▶ [Work instruction] Locate the word "thresholds" in the data below, then copy every line that holds it.

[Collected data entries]
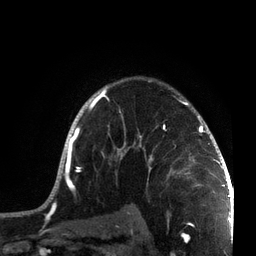
Breast MRI, one axial slice. Cropped to one breast. Dynamic contrast-enhanced series, time point 2 of 7 at this slice position (early post-contrast). 3 T. TE 2.1 ms, TR 5.1 ms. 2.2 mm slice thickness. 256 × 256 image matrix, field of view 160 × 160 mm. Female patient.
Structures marked on this image (semi-automatic segmentation, software-assisted and operator-edited):
- enhancing-tissue mask used for the functional tumour volume (all voxels passing the contrast-enhancement thresholds inside the analysis volume; usually the tumour): bounding box [x1, y1, x2, y2] px = [47, 78, 215, 201]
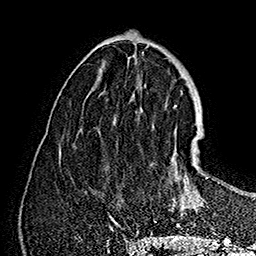
Breast MRI (dynamic contrast-enhanced), one axial slice; position 63 of 160 along the scan axis; cropped to one breast; dynamic contrast-enhanced series, time point 2 of 7 at this slice position (early post-contrast); 1.5 T; TE 2.8 ms, TR 5.4 ms; 256 × 256 image matrix, field of view 180 × 180 mm. Female patient.
Structures marked on this image (semi-automatically segmented with operator editing):
- enhancing-tissue mask used for the functional tumour volume (all voxels passing the contrast-enhancement thresholds inside the analysis volume; usually the tumour): bounding box (x1, y1, x2, y2) in pixels: (119, 122, 220, 227)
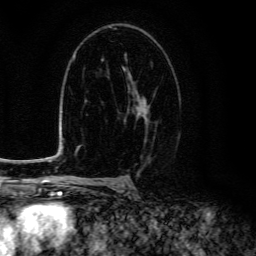
Breast MRI (dynamic contrast-enhanced), one axial slice; slice 83 of 134 in the series (ordered by position); cropped to one breast; dynamic contrast-enhanced series, time point 2 of 6 at this slice position (early post-contrast); 3 T; TE 4.7 ms, TR 9 ms; 1.2 mm slice thickness; 256 × 256 image matrix, field of view 160 × 160 mm. Female patient.
Annotated regions visible in this slice (semi-automatically segmented with operator editing):
- enhancing-tissue mask used for the functional tumour volume (all voxels passing the contrast-enhancement thresholds inside the analysis volume; usually the tumour): bounding box <124,71,149,120> (left, top, right, bottom; pixels)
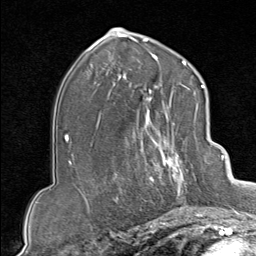
Breast MRI (dynamic contrast-enhanced), one axial slice. Cropped to one breast. Dynamic contrast-enhanced series, time point 2 of 9 at this slice position (early post-contrast). 1.5 T. TE 1.8 ms, TR 4.3 ms. 2 mm slice thickness. 256 × 256 image matrix, field of view 180 × 180 mm. Female patient.
Annotated regions visible in this slice (semi-automatically segmented with operator editing):
- enhancing-tissue mask used for the functional tumour volume (all voxels passing the contrast-enhancement thresholds inside the analysis volume; usually the tumour): bounding box <133,102,207,213> (left, top, right, bottom; pixels)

▶ [Solution to this task]
- enhancing-tissue mask used for the functional tumour volume (all voxels passing the contrast-enhancement thresholds inside the analysis volume; usually the tumour): bounding box [x1, y1, x2, y2] px = [47, 78, 215, 201]
- enhancing-tissue mask used for the functional tumour volume (all voxels passing the contrast-enhancement thresholds inside the analysis volume; usually the tumour): bounding box (x1, y1, x2, y2) in pixels: (119, 122, 220, 227)
- enhancing-tissue mask used for the functional tumour volume (all voxels passing the contrast-enhancement thresholds inside the analysis volume; usually the tumour): bounding box <124,71,149,120> (left, top, right, bottom; pixels)
- enhancing-tissue mask used for the functional tumour volume (all voxels passing the contrast-enhancement thresholds inside the analysis volume; usually the tumour): bounding box <133,102,207,213> (left, top, right, bottom; pixels)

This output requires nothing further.